"As he spoke, there was a movement in the crowd. A compact body of about forty ambulance men marched through, into the open space before the station. Some of them were carrying stretchers. They looked grave and anxious. Some of their faces were tense and white, as if they too were expecting something, something they almost dreaded to see. This was very early in the war, remember, before we knew what to expect from these trains.
"The gates of the station swung open. The ambulance men marched in. A stream of motor ambulances followed. Then the gates were closed again.
"I waited, with the waiting crowd, for half an hour. It was impossible now to make one's way through the dense crush. From where I stood, jammed back against the iron railings, in front of the station, I could see that all the traffic in the Strand was blocked. The busses were halted, and the passengers were standing up on the top, like spectators in some enormous crowded theater. The police had more and more difficulty in keeping the open space before the station. At last, the gates were swung apart again, and the strangest procession that London had ever seen began to come out.
"First, there were the sitting-up cases—four soldiers to a taxicab, many of them still bandaged about the brows with the first blood-stained field dressings. Most of them sat like princes, and many of them were smiling; but all had a new look in their faces. Officers went by, gray-faced; and the measure of their seriousness seemed to be the measure of their intelligence, rather than that of their wounds. Without the utterance of a word, the London crowd began to feel that here was a new thing. The army of Britain was making its great fighting retreat, before some gigantic force that had brought this new look into the faces of the soldiers. It was our first real news from the front. From the silent faces of these men who had met the first onset with their bodies, we got our first authentic account of the new guns and the new shells, and the new hell that had been loosed over Europe.
"But the crowd had not yet fully realized it. A lad in khaki came capering out of the station, waving his hands to the throng and shouting something that sounded like a music-hall jest. The crowd rose to what it thought was the old familiar occasion.
"'Hello, Tommy! Good boy, Tommy! Shake hands, Tommy! Are we downhearted, Tommy?' The old vacuous roar began and, though all the faces near me seemed to have two eyes in them, every one began to look cheerful again.

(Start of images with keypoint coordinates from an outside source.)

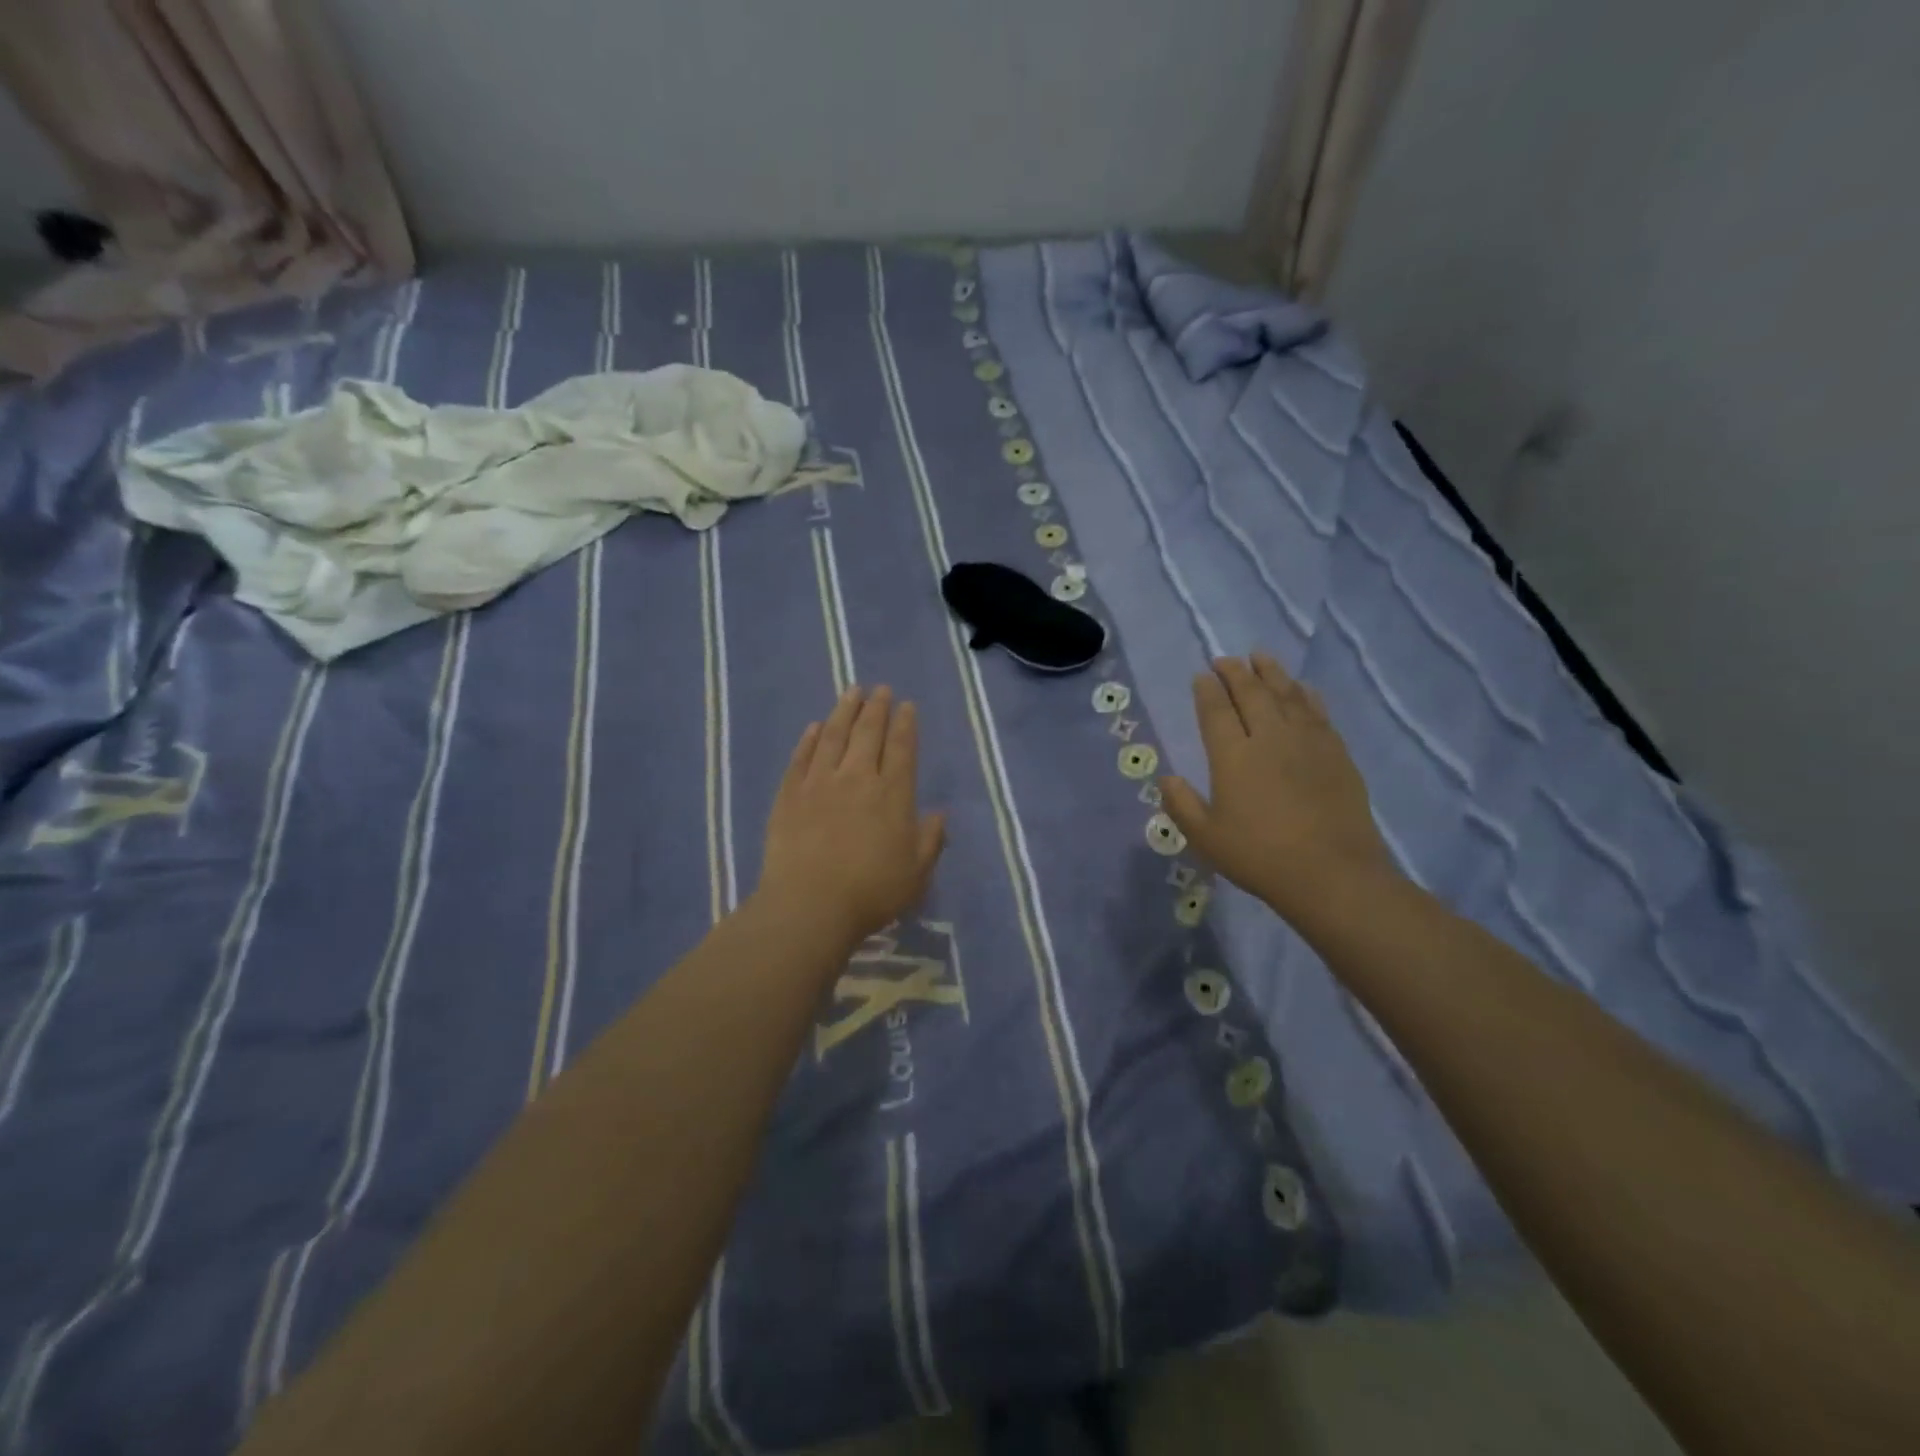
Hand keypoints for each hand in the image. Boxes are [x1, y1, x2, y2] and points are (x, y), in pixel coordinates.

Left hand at [757, 686, 946, 952]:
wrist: (809, 905)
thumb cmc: (871, 892)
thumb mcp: (916, 873)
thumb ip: (930, 840)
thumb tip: (938, 814)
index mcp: (892, 794)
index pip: (901, 748)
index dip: (905, 724)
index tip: (906, 705)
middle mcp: (857, 778)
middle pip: (868, 733)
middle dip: (877, 708)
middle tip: (880, 689)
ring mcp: (819, 783)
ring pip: (833, 736)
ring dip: (844, 711)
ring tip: (851, 692)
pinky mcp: (789, 794)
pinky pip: (801, 757)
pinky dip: (810, 739)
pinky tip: (815, 727)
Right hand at [1161, 654, 1398, 923]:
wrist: (1333, 873)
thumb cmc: (1260, 857)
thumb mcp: (1207, 838)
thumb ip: (1181, 806)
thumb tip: (1167, 779)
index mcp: (1232, 756)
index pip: (1216, 711)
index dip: (1206, 690)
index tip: (1201, 676)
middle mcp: (1269, 738)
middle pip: (1251, 693)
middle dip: (1235, 673)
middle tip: (1225, 659)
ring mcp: (1307, 741)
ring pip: (1286, 694)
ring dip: (1270, 672)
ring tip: (1260, 657)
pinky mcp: (1336, 752)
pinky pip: (1317, 711)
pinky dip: (1305, 694)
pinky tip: (1301, 688)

"The capering soldier stopped and looked at them. Then he made a grotesque face, and thrust his tongue out. He looked more like a gargoyle than a man.
"The shouts of 'Tommy, Tommy,' still continued, though a few of the shouters were evidently puzzled. Then a brother soldier, with his left arm in the sling, took the arm of the comedian, and looked a little contemptuously at the crowd.
"'Shell-shock,' he said quietly. And the crowd shouted no more that day. It was not a pleasant mistake; and it was followed by a procession of closed ambulances, containing the worst cases.
"Then came something newer even than wounded men, a motley stream of civilians, the Belgian refugees. They came out of the station like a flock of sheep, and the fear of the wolf was still in their eyes. The London crowd was confronted by this other crowd, so like itself, a crowd of men in bowler hats and black coats, of women with children clinging to their skirts; and it was one of the most dramatic meetings in history. The refugees were carrying their household goods with them, as much as could be tied in a bundle or shut in a hand-bag. Some of the women were weeping. One of them—I heard afterwards—had started with four children but had been separated from the eldest in the confusion of their flight. It was doubtful whether they would ever be re-united.